Het voorbeeld van Thomas More
Ik kan niet uitsluiten dat Nasr dat inderdaad zou doen, zij het met de spreekwoordelijke pijn in het hart. Misschien gaat hij zijn opponent daarna opzoeken in de gevangenis om hem alsnog te overtuigen met mooie foto’s van de Noordpool? Maar ja, die klimaatontkenners zijn ‘moedwillig’ en het gaat om het algemeen belang, onze kleinkinderen en het welzijn van onze planeet voor ‘tienduizenden jaren’. Dan moet je hard zijn. Thomas More hoopte op een ideale maatschappij waarbij gerechtelijke straffen niet meer nodig zouden zijn, behalve dan voor opiniedelicten als ‘het ontkennen van het voortbestaan van de ziel’ en ‘het ontkennen van de Goddelijke voorzienigheid’. Zulke negationisten waren een gevaar voor de hele maatschappij, redeneerde sir Thomas. Dan was zware dwangarbeid en publieke terechtstelling wel verantwoord.
Dilemma als argument
Misschien kan ik Nasr overtuigen met een klassiek dilemma: twee tegenovergestelde veronderstellingen die dezelfde uitkomst opleveren. De redenering gaat dan als volgt. Het verschijnsel van klimaatontkenners moeten we niet benaderen met de Jambers-vraag: wie zijn ze, wat doen ze, wat drijft hen? De vraag die we ons moeten stellen is: met hoeveel zijn ze?

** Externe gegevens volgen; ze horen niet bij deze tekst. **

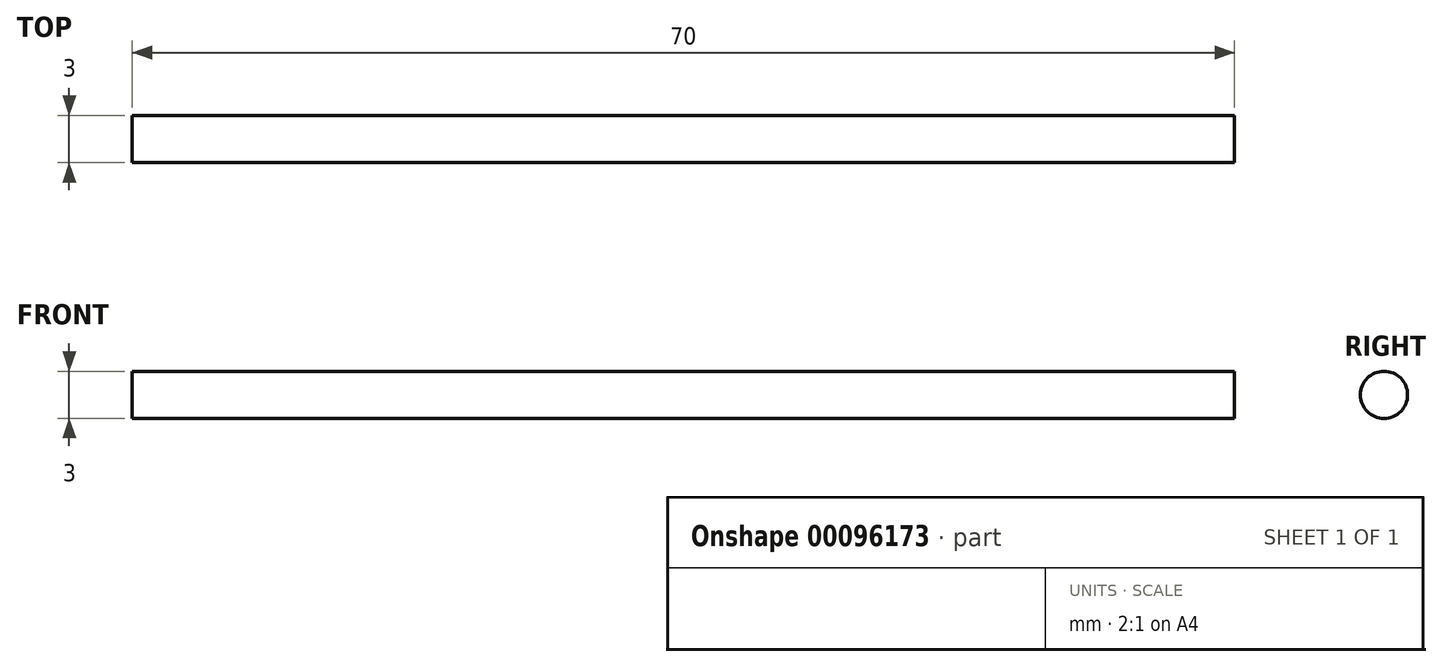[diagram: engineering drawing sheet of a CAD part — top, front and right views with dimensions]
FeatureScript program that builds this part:
annotation { "Feature Type Name" : "Feature", "Feature Type Description" : "" }
export const myFeature = defineFeature(function(context is Context, id is Id, definition is map)
    precondition{}
    {
        {
            var Q0;
            Q0=qCreatedBy(makeId("Right.planeOp"),FACE);
            var sketch = newSketch(context, id + "F0", { "sketchPlane" : qUnion([Q0])});
            skCircle(sketch, "E0", {"center": v(0, 0) * mm, "radius": 1.5 * mm});
            skSolve(sketch);
        }
        {
            var Q0;
            Q0=qSketchRegion(id+"F0",true);
            extrude(context, id + "F1", {"entities" : qUnion([Q0]), "depth" : 35 * mm, "hasSecondDirection" : true, "secondDirectionOppositeDirection" : true, "secondDirectionDepth" : 35 * mm});
        }
    });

Gaat het in een strikte definitie om een klein groepje koppige eenzaten die net niet het licht van de zon ontkennen maar wel wat er verder met dat licht in onze atmosfeer gebeurt? Dan kunnen wij die mensen beter met rust laten want veel kwaad doen ze niet. Gaat het echter in een ruime definitie om een belangrijk deel van de samenleving, zodanig belangrijk dat het staatsbeleid er zich op afstemt, al was het maar om electorale redenen? (*) Dan zou het niet erg praktisch zijn mochten ál die mensen de bak indraaien. In beide gevallen is gevangenisstraf dus geen goede oplossing.
(*) Nasr zou daarop kunnen antwoorden dat hij alleen klimaatontkenners in politiek, wetenschap en bedrijfsleven wil laten vervolgen, maar dát voorbehoud kan, vrees ik, moeilijk in een wettekst worden opgenomen.